**Exercise tasks**
#1 Please repeat part of the fish doctor piece word for word. Begin at the words "Most Aquarium staff" and stop after "of the Month.".
#2 For each statement below, say yes or no depending on whether the fish doctor piece agrees with it, and quote the words from the piece that decide it. (a) The fish doctor was scientifically described in 1780. (b) Fish doctors generally live in deep offshore waters. (c) Jon goes to see the fish doctors at least twice a week.

**Selected excerpt**
=== Begin Enclosure ===
Most Aquarium staff members are drawn to a particular animal because of its unique physical features. But there’s more to the fish doctor (Gymnelus viridis) than its “cute, little face,” according to Jon Maciver, Visitor Experience and Admissions Coordinator. He nominated it for Staff Pick of the Month.

There's a heart warming reason why Jon nominated the fish doctor.

There’s a heartwarming reason why Jon nominated the fish doctor.

Jon first noticed this fish while working a sleepover with children from BC Children’s Hospital. “I overheard a young boy say, ‘Dad, they have a fish doctor. Even the Aquarium has doctors to watch over me at nighttime.’” Jon’s heart melted after hearing this conversation, and he has enjoyed watching this fish ever since.

While there’s some speculation about how this animal came to be known as a “fish doctor,” the definitive reason it got this name was lost along the way since being scientifically described in 1780.

Fish doctors are primarily an Arctic species, though they have been observed as far south as Nova Scotia. They generally live among seaweed in shallower waters. Their diet consists of tiny crabs and shrimps (crustaceans), worms and clams.

Jon swings by to see the fish doctors in the Canada’s Arctic exhibit at least twice a week, but he’s not always successful in spotting them. “Some days, they’re impossible to see because they hide very well.” How nice it was, then, that a fish doctor was out on the night of the sleepover for a little boy to enjoy.
=== End Enclosure ===
**Dataset extract**
=== Begin Enclosure ===
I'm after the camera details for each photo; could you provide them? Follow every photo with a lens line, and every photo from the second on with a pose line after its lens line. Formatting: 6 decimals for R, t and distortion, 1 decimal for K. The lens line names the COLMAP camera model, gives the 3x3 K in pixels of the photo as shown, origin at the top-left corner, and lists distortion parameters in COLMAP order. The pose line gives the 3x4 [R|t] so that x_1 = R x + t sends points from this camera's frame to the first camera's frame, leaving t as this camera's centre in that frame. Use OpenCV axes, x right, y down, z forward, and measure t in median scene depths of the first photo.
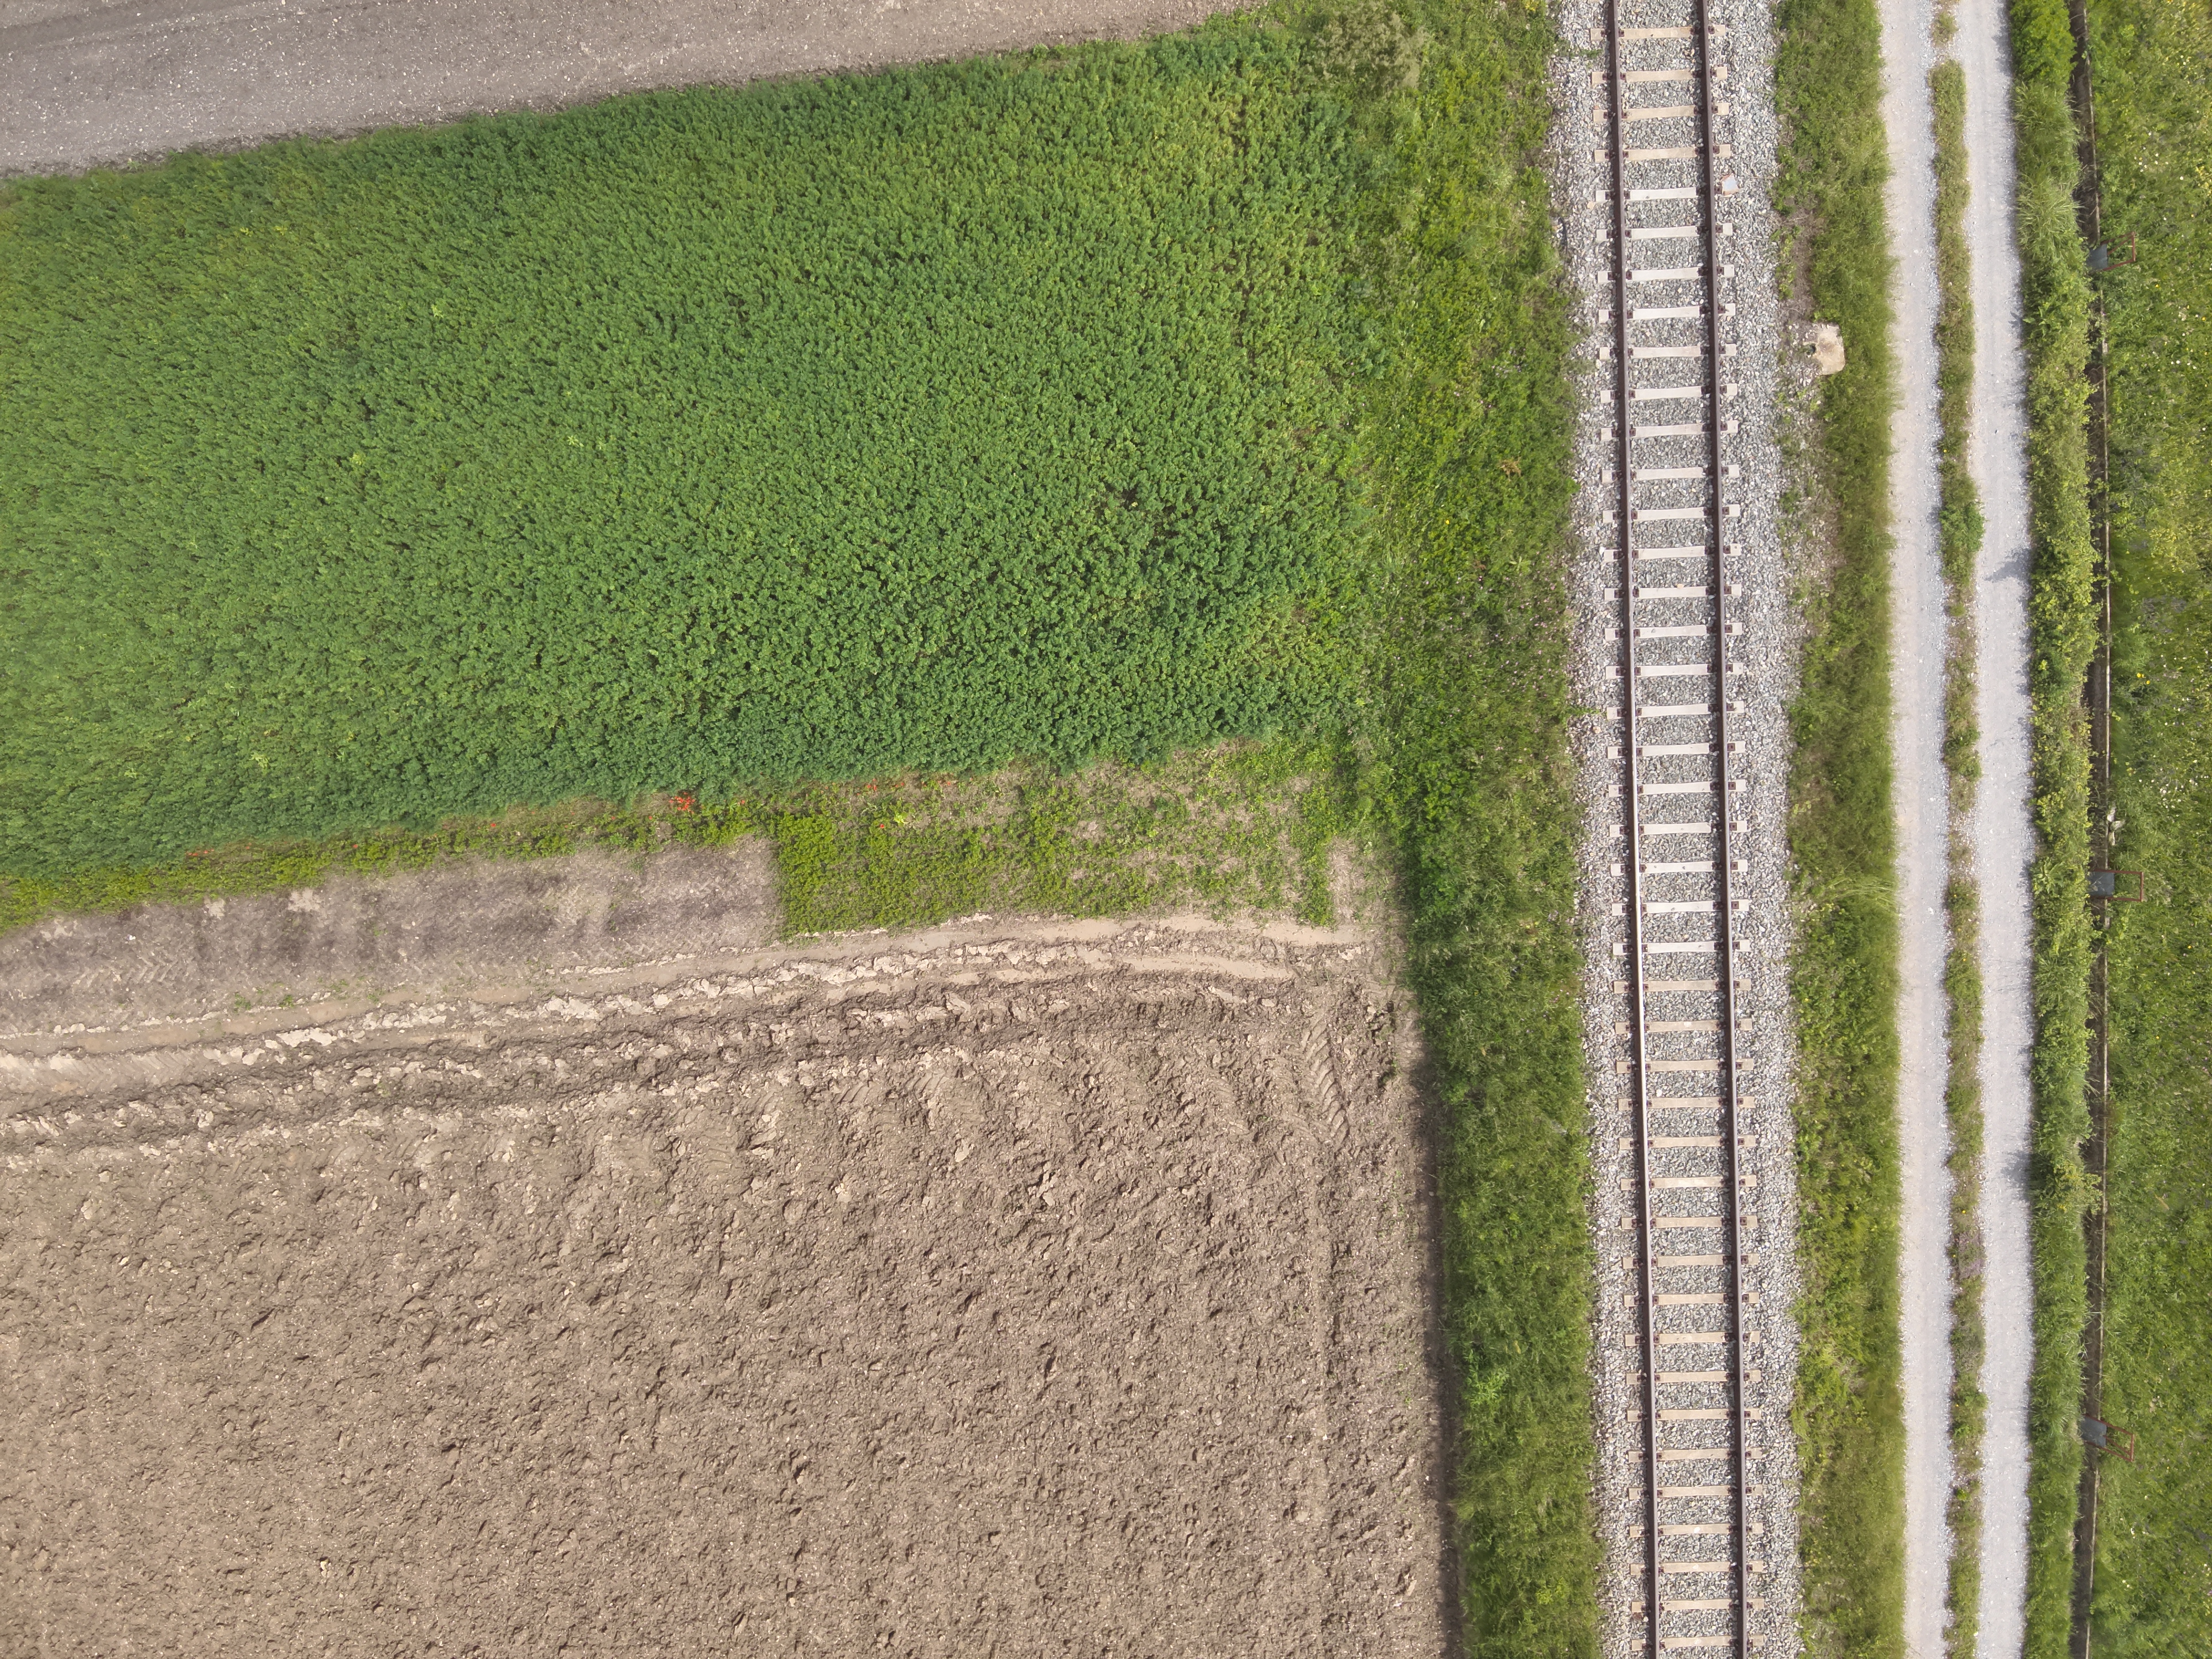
lens RADIAL K [[1561.0, 0, 1096.4], [0, 1561.0, 834.8], [0, 0, 1]] dist [0.084387, -0.161781]
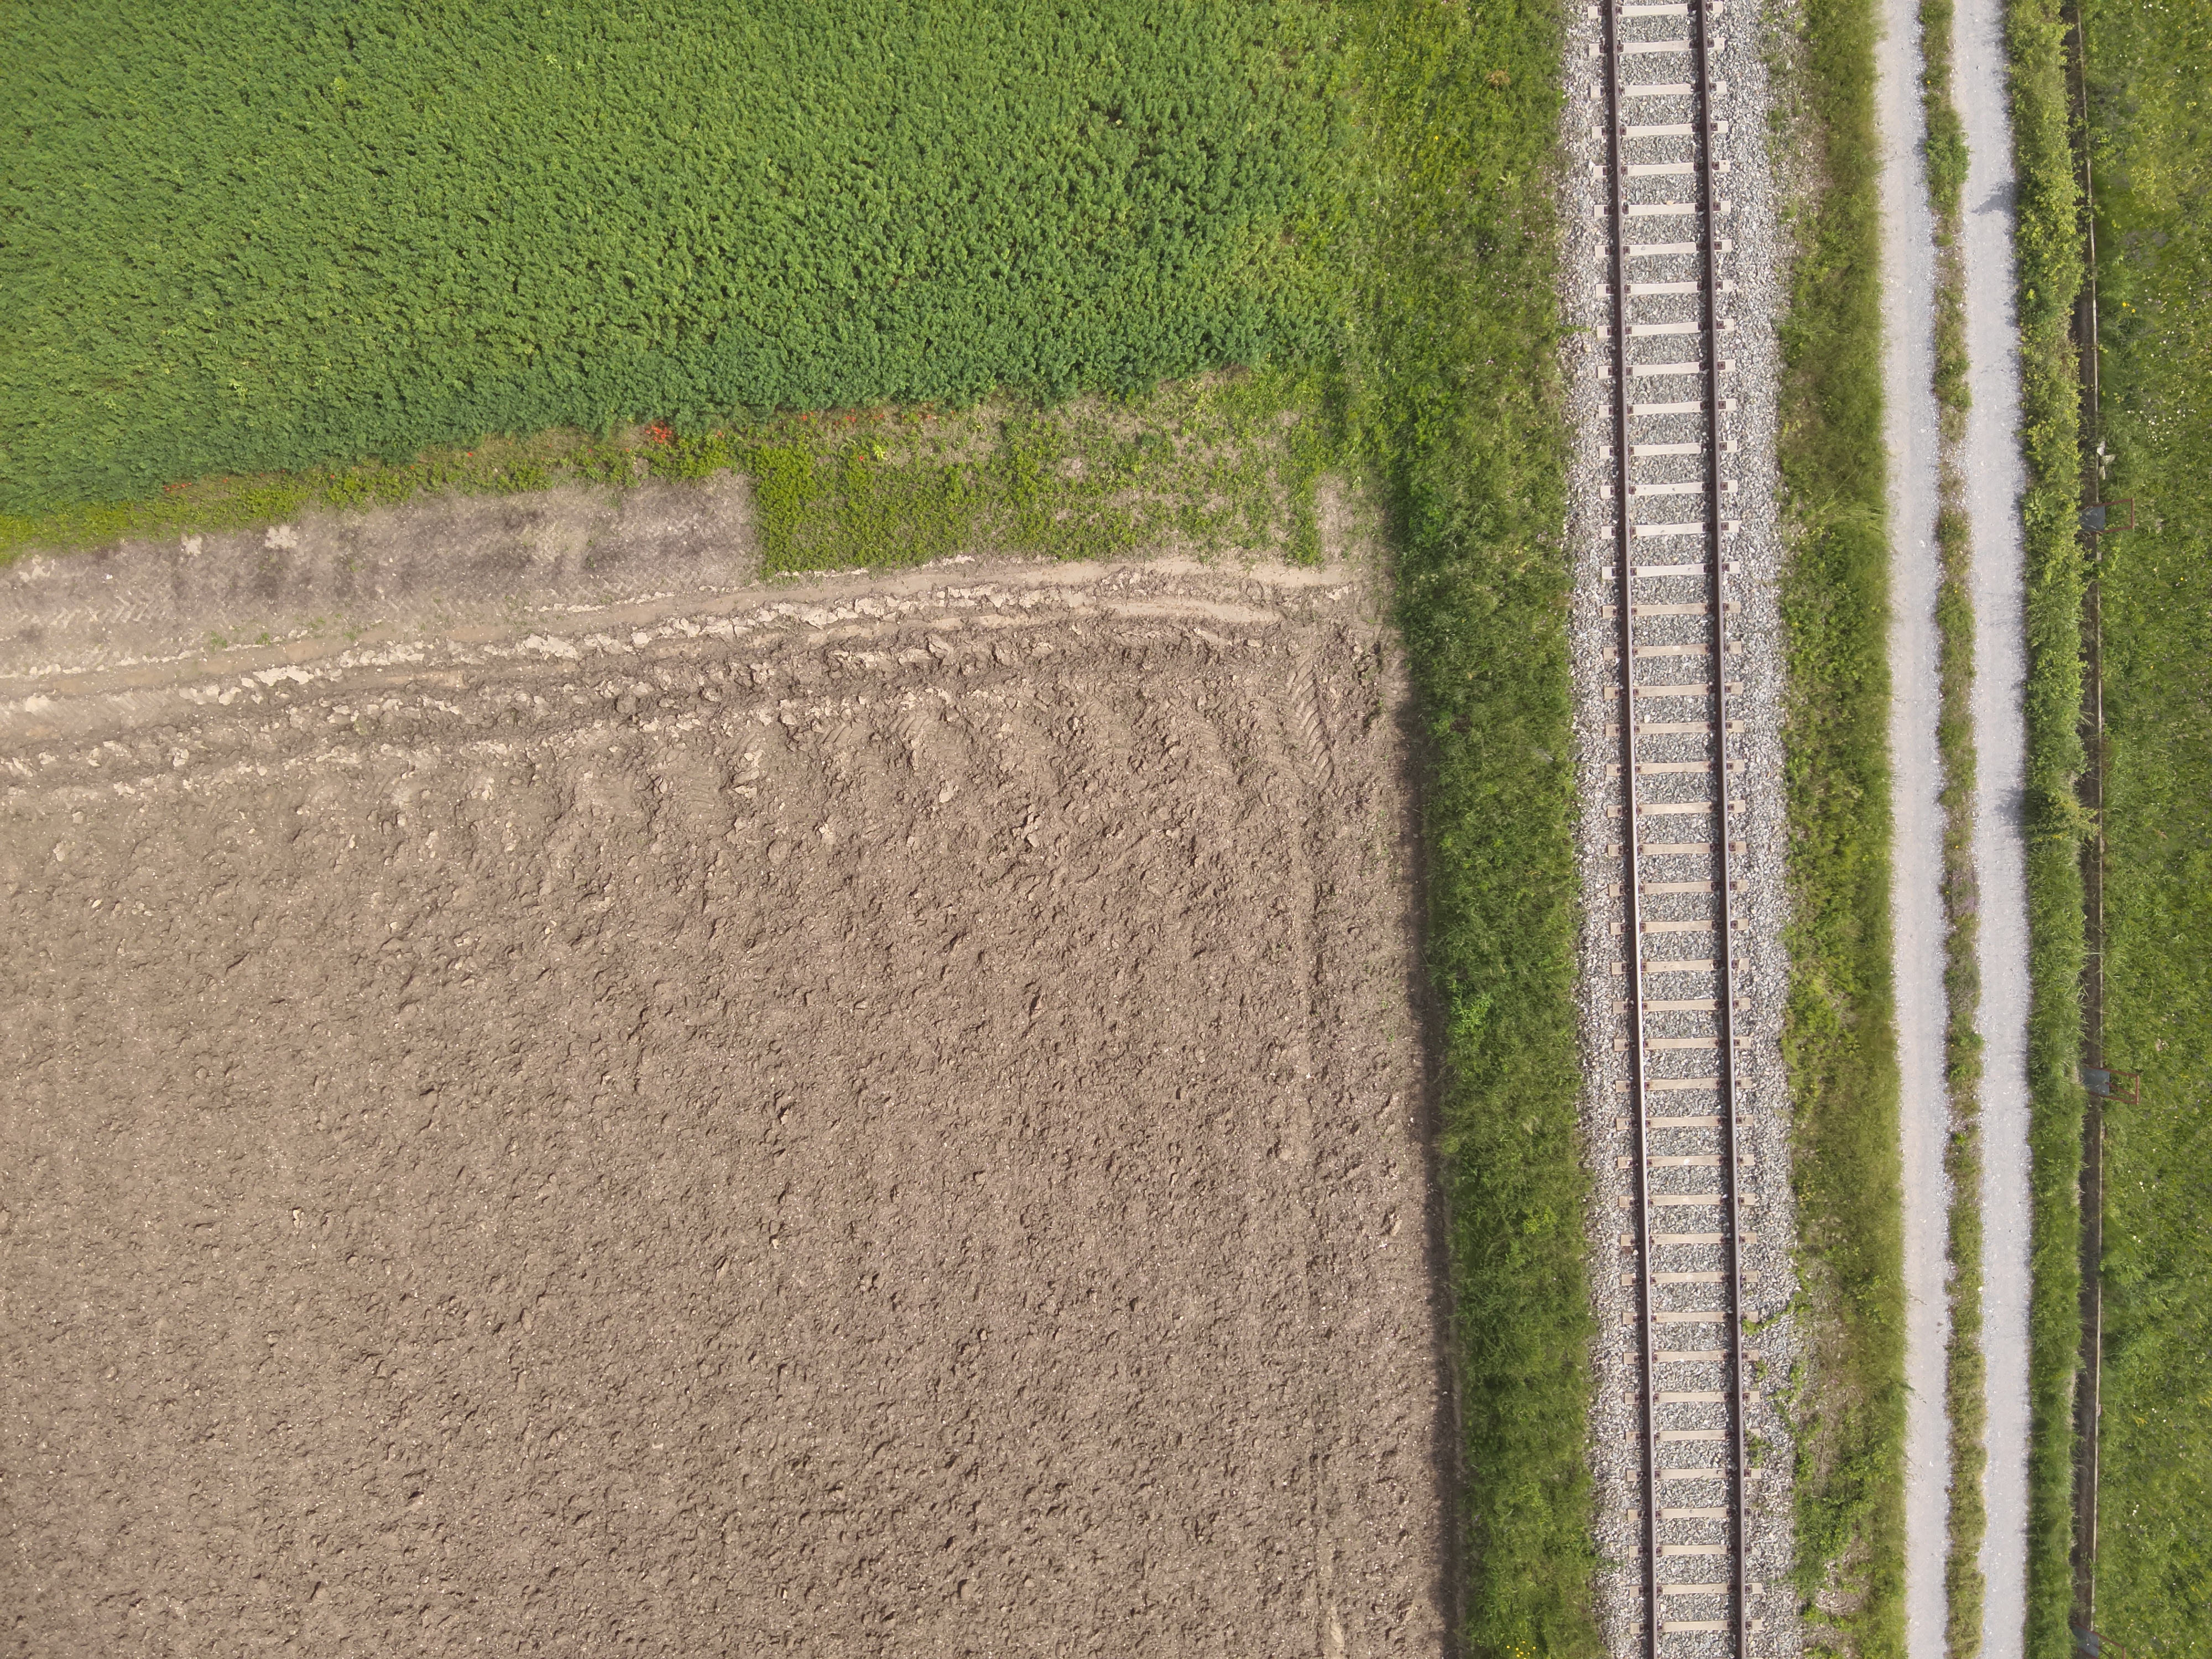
lens RADIAL K [[1561.0, 0, 1094.8], [0, 1561.0, 838.4], [0, 0, 1]] dist [0.084387, -0.161781]
pose [[1.000000, -0.000469, -0.000088, 0.009255], [0.000469, 1.000000, 0.000831, 0.234503], [0.000088, -0.000831, 1.000000, 0.009145]]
=== End Enclosure ===
**Solutions to the tasks**
#1
Most Aquarium staff members are drawn to a particular animal because of its unique physical features. But there’s more to the fish doctor (Gymnelus viridis) than its “cute, little face,” according to Jon Maciver, Visitor Experience and Admissions Coordinator. He nominated it for Staff Pick of the Month.

#2
(a) Yes: "since being scientifically described in 1780"
(b) No: "They generally live among seaweed in shallower waters."
(c) Yes: "at least twice a week"